== Segment start ==
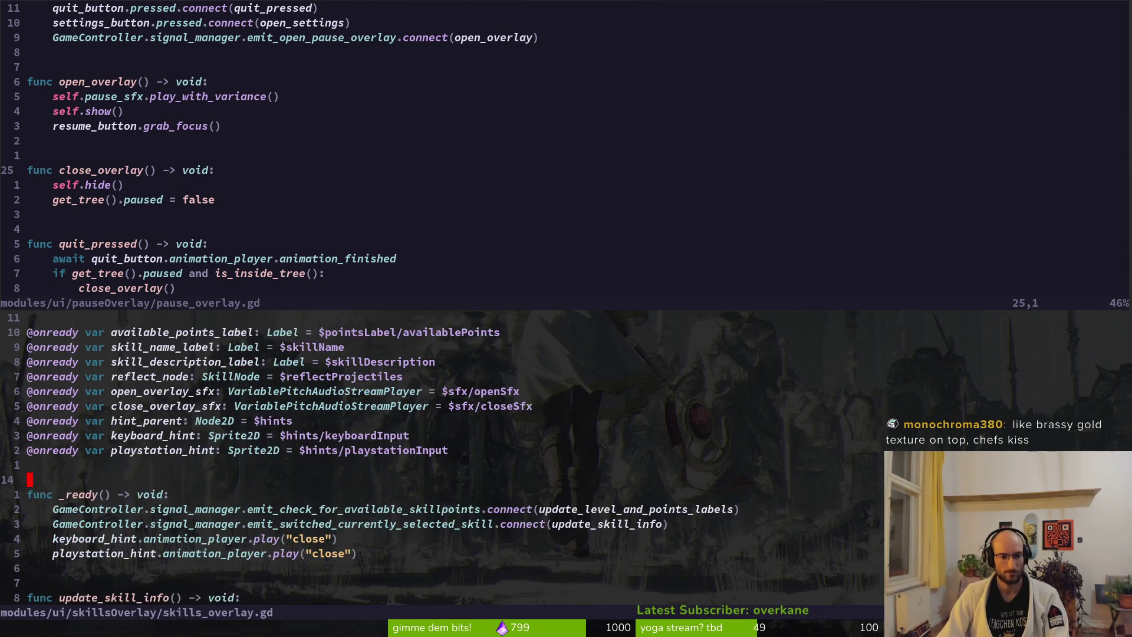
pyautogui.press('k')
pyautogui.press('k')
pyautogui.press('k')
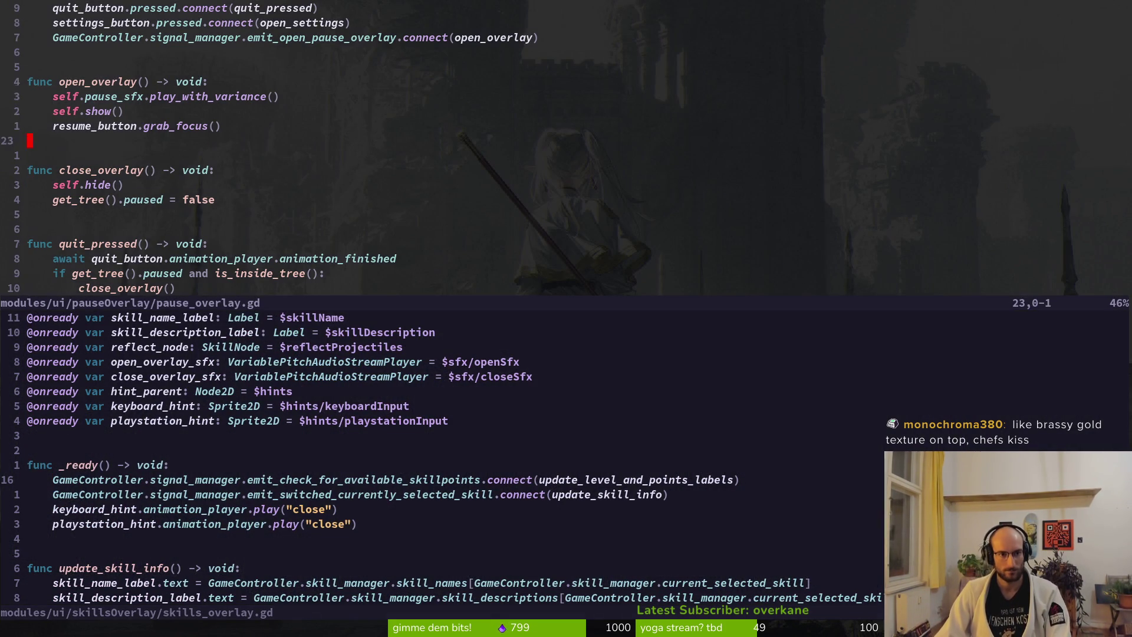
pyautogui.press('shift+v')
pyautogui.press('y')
== Segment end ==
Print all of the entries word for word. Omit the pictures they contain.

pyautogui.press('k')
pyautogui.press('k')
pyautogui.press('k')
pyautogui.press('shift+v')
pyautogui.press('y')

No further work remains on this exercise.